DOCUMENT EXCERPT:
◆ ◆ ◆ ◆

For John, BLUF: There is a Priest shortage. We need some innovative solutions. Nothing to see here; just move along.
It is time to come up with new solutions to the "priest shortage" now being experienced in the United States by the Roman Catholic Church.
My preferred solution is increased orthodoxy—hewing more closely to the lines laid down by the Popes. That approach seems to be working in the Arlington Diocese of Northern Virginia, where new parishes are opening up, rather than old ones being closed. The growth in vocations, allowing for a growth in parishes, in Arlington springs from hewing more closely to the orthodox approach. For us in the Boston diocese there are two problems with this solution. The first is that it is long term. The second is that in many dioceses there will be resistance that will not be quickly or easily overcome.
Thus my alternate solution: We should consider a corps of educated elderly laymen ordained for the confection of the Eucharist and additional limited duties. These men would not be full time priests, but rather gap fillers, saying a few masses, doing some Baptisms when Ordained Deacons are not available and officiating at some weddings. Their job would be to allow Diocesian Priests to focus on those things they have been trained for and which no one else can do. For example, hearing Confessions.

◆ ◆ ◆ ◆

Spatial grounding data

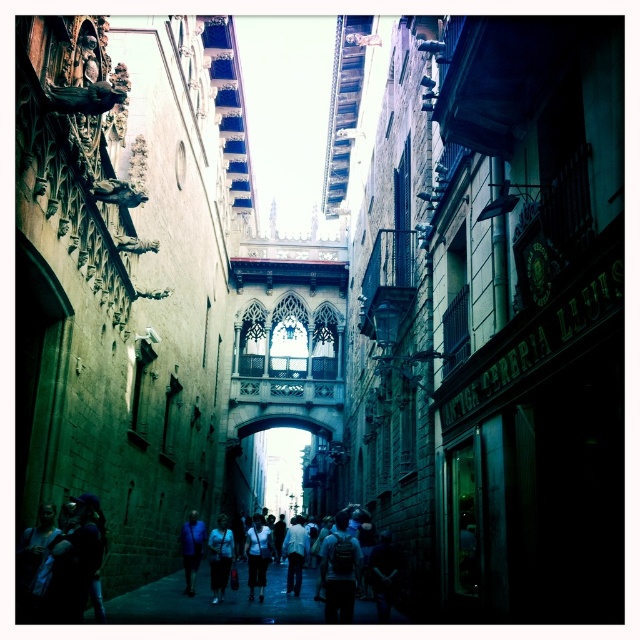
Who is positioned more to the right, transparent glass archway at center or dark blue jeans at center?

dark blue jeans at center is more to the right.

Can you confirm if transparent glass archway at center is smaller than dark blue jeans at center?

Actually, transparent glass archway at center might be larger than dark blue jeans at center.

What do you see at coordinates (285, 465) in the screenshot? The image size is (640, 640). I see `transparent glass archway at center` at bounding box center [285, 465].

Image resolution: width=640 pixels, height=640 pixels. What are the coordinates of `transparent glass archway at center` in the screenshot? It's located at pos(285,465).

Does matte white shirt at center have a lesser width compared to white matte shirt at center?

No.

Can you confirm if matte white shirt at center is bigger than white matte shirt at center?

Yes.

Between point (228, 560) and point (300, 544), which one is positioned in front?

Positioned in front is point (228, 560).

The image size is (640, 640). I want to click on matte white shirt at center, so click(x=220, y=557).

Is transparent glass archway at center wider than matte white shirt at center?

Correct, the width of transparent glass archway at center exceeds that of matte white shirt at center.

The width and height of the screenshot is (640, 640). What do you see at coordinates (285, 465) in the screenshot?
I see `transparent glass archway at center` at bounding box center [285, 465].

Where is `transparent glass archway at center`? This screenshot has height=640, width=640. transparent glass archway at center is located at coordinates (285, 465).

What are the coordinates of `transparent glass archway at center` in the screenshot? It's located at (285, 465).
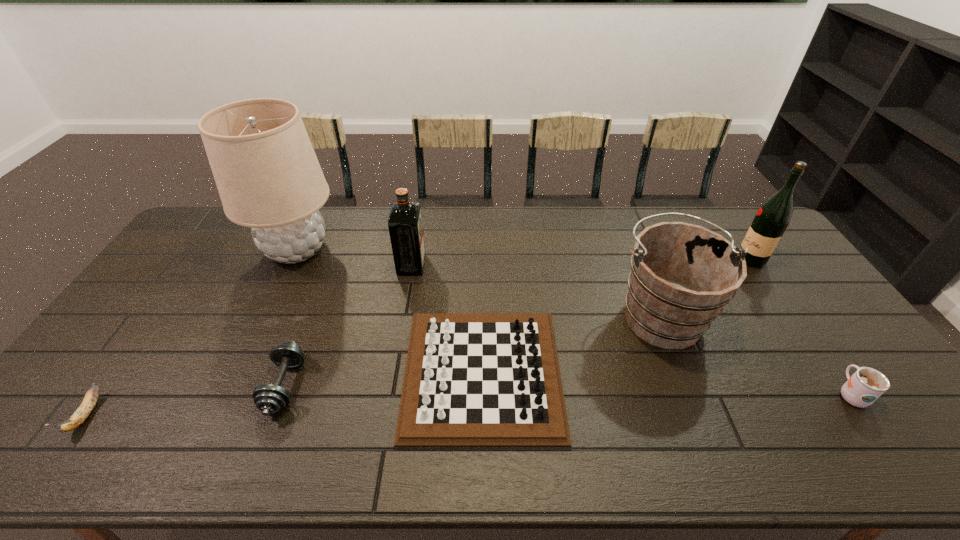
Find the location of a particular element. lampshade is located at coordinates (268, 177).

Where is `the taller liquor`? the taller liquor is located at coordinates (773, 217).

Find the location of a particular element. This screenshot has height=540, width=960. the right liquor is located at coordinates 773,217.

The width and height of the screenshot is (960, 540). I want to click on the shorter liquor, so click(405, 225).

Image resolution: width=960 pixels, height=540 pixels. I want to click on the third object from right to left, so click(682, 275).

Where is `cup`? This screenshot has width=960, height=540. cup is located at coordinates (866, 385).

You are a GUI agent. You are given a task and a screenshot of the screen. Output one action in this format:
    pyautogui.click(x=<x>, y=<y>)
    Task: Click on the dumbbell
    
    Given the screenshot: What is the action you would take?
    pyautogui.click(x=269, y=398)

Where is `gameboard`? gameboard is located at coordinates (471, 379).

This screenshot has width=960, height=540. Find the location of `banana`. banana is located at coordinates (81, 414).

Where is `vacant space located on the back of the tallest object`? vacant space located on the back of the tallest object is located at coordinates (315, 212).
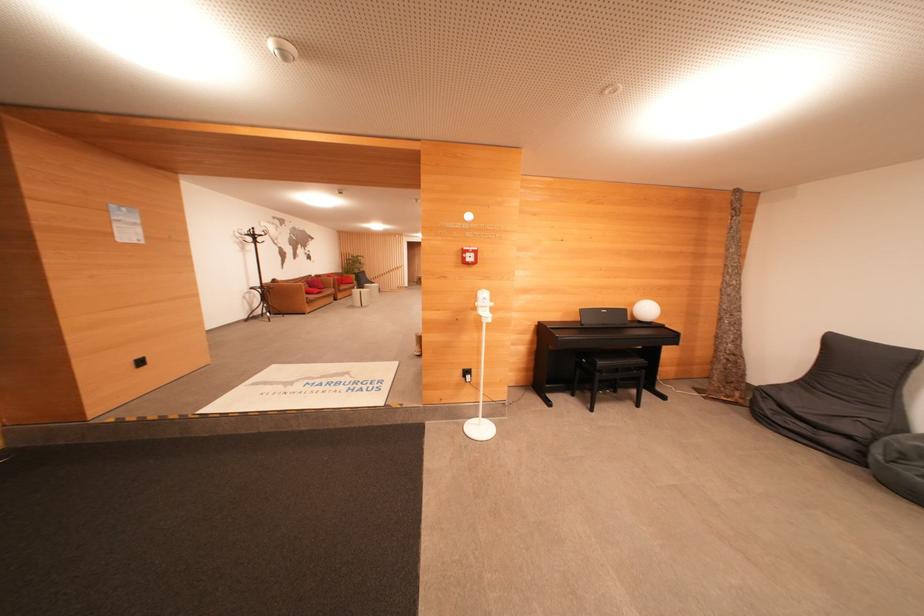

◆ ◆ ◆ ◆

ACTION ITEM A: From the post on the priest shortage, write out the part that opens with the words "My preferred solution" and closes with "or easily overcome.".
ACTION ITEM B: Pick up the post on the priest shortage after its final sentence and write what comes next.
The rows come from a separate source.

RESPONSE BOX A:
My preferred solution is increased orthodoxy—hewing more closely to the lines laid down by the Popes. That approach seems to be working in the Arlington Diocese of Northern Virginia, where new parishes are opening up, rather than old ones being closed. The growth in vocations, allowing for a growth in parishes, in Arlington springs from hewing more closely to the orthodox approach. For us in the Boston diocese there are two problems with this solution. The first is that it is long term. The second is that in many dioceses there will be resistance that will not be quickly or easily overcome.

RESPONSE BOX B:
The recommendation is that a select number of men, age 65 and older, be vetted for their new duties and then given specific practical training for what they will be doing. Limited training. I would think sessions several times a week over six months. Not long, grueling sessions, but short blocks of instruction in saying the Mass, something these men have been observing for decades.
The flow of the Mass these men know. Holding the Mass sacred will be second nature to them. For the Mass they need some specific instruction and then review and renewal training at six month intervals, just to make sure they haven't picked up any wrong habits. Where there will be potential problems is with regard to the homily at each Mass. As all Roman Catholics know, there are precious few good homilists in Holy Mother the Church. From my experience I remember three. Father Tsue, who was hard to understand, as he was from China, Father Tom Sandi, and our current Pastor at the Immaculate Conception Parish here in Lowell. It isn't quality I worry about. The odds are the average man over 65 will do fairly well at a seven to ten minute talk on the readings of the day. The danger here is a drift from orthodoxy, since these men will not have had years of theological training. How do we make up for that?
It would seem to me that the way to prepare these new Elder Priests to be satisfactory homolists will be to provide a homiletic service for them. Each diocese should ensure the new Elder Priests receive a number of prepared homilies for each Sunday, emphasizing different aspects of the readings, thus giving the Priests options to pursue. But, each Priest should be encouraged to follow the guidance from the Local Ordinary.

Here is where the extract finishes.